The isolation and characterization of cellulose nanofibrils from the endocarp of Cocos nucifera

Abstract

Coconuts are one of nature’s toughest lignocellulosic materials, possessing a fracture toughness on par with dentin and a compressive strength ten times that of bamboo. The coconut’s hierarchical structure has been characterized before, except prior studies left out one key aspect, the smallest length scales, approaching the molecular level. Here we exfoliate the hard shell of Cocos nucifera, revealing the true cellular organization and the dimensions of the crystalline cellulose nanofibrils found in the cell walls.
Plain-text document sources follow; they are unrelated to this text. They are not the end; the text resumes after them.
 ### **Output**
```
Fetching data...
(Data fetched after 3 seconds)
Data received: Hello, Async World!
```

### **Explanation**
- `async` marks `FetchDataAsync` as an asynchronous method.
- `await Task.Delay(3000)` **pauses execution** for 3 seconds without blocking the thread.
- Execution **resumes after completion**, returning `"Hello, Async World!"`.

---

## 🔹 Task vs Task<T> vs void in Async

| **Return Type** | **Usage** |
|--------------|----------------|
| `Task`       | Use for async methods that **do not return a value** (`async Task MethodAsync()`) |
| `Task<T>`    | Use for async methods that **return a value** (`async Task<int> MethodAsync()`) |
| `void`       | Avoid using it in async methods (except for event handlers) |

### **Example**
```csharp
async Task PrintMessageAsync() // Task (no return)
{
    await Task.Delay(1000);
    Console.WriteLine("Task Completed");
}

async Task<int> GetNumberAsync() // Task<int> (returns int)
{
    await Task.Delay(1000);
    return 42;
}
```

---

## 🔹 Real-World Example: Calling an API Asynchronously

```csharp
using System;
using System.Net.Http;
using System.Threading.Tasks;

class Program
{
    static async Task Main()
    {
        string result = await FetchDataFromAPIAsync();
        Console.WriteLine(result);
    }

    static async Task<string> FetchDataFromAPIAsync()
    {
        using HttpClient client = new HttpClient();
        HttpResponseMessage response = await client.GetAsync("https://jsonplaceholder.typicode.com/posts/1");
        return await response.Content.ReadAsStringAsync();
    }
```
After chemical pretreatments, we found entanglement between elongated sclereid cells that was not visible in the untreated coconut shell. This may contribute to the mechanical performance of the endocarp; it also utilizes elongated, high-aspect ratio structural elements at the cellular level, in addition to the nanofibrillar level previously known. Compared to other wood-like materials, the cellulose nanofibrils were shorter and represented a smaller weight fraction. This reduced length and the lower filler-to-matrix ratio could be the optimal lignocellulosic nanostructure for tough biomaterials. These newly discovered unique features explain how the endocarp of Cocos nucifera mechanically outperforms materials consisting of the same molecular components.